• **Directive**:
Please find each line below that contains the string "VERTEX" and copy it out in full. Case matters.
——————————
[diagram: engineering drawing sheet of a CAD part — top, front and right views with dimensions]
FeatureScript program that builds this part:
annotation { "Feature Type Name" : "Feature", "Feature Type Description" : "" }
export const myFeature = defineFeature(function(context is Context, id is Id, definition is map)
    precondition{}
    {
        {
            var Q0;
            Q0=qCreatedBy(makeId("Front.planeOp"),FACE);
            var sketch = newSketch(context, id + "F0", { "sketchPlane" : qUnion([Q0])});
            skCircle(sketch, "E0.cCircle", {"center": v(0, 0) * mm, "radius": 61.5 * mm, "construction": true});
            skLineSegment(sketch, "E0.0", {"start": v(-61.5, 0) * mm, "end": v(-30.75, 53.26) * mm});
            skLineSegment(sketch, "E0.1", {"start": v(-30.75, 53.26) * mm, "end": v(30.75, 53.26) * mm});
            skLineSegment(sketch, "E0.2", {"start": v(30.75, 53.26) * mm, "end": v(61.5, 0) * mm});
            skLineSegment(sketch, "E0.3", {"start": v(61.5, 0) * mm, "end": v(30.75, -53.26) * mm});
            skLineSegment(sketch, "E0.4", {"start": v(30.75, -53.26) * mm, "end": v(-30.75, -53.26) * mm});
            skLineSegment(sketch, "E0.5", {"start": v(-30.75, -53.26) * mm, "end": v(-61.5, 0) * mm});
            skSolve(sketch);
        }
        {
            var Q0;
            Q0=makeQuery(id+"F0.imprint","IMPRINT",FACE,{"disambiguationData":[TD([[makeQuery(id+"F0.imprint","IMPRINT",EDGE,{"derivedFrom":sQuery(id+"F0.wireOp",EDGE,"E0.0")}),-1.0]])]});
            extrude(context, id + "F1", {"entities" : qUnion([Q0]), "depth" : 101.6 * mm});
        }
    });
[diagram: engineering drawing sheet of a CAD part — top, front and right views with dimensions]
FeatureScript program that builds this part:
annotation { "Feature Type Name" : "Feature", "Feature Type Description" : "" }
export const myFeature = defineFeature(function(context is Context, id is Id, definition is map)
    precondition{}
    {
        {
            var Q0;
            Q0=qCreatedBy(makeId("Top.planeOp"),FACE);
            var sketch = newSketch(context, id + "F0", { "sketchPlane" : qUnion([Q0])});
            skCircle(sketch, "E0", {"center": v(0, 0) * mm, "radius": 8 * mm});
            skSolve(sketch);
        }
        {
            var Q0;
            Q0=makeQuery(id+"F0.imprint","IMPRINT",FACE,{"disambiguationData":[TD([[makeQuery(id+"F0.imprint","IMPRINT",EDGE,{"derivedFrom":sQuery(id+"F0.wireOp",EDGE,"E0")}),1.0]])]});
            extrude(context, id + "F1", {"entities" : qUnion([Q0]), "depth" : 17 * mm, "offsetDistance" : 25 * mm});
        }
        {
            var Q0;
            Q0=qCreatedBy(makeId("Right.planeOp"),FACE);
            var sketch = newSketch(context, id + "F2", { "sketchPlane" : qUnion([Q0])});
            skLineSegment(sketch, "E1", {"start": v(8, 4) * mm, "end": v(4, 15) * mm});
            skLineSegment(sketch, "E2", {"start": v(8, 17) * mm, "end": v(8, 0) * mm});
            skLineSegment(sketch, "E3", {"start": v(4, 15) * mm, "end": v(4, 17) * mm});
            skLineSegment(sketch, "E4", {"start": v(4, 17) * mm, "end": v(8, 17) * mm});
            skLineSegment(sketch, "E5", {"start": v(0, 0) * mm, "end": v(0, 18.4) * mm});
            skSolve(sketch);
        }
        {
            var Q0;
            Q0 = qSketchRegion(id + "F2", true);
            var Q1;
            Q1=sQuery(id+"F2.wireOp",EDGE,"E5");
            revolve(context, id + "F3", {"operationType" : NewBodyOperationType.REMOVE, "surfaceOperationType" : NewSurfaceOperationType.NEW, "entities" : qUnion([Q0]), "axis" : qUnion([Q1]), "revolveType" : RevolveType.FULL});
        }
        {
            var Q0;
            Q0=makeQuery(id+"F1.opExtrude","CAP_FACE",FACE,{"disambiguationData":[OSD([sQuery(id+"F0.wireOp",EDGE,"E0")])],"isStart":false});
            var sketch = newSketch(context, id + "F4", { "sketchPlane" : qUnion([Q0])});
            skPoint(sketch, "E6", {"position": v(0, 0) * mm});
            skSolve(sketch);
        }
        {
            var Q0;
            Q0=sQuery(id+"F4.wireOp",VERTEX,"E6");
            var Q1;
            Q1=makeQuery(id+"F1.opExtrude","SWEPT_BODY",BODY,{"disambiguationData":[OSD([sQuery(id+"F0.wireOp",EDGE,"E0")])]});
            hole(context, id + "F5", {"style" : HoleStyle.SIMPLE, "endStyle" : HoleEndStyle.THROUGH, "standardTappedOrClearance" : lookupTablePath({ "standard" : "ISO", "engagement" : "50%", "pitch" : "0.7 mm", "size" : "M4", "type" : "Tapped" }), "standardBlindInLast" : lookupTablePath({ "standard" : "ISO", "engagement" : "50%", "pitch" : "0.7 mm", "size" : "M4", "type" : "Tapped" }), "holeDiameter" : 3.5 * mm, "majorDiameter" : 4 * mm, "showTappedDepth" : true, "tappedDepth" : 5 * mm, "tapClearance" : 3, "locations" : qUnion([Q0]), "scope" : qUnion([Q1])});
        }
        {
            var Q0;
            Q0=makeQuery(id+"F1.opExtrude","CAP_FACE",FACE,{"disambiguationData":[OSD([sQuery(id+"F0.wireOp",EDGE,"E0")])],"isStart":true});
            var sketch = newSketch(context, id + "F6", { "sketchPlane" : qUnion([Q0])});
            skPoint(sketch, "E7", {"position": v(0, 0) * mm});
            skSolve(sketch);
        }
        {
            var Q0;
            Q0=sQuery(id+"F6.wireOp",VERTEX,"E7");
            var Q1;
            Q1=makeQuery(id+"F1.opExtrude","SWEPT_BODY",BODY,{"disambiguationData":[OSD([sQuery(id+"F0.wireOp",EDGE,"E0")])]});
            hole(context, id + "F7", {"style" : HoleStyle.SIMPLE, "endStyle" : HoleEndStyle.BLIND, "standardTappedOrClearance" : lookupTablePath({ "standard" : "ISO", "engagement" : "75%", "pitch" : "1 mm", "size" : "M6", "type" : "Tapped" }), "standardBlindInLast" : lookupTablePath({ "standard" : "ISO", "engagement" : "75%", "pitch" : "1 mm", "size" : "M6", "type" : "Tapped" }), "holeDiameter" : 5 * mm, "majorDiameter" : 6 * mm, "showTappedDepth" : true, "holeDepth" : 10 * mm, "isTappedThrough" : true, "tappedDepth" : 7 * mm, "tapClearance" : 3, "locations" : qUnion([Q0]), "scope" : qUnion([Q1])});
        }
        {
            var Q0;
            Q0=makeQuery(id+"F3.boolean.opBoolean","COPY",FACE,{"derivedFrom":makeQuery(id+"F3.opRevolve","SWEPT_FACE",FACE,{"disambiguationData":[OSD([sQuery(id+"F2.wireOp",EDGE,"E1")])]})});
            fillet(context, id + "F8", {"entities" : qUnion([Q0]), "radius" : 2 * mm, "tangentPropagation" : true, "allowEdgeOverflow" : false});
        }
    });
——————————
• **Response**:
            Q0=sQuery(id+"F4.wireOp",VERTEX,"E6");
            Q0=sQuery(id+"F6.wireOp",VERTEX,"E7");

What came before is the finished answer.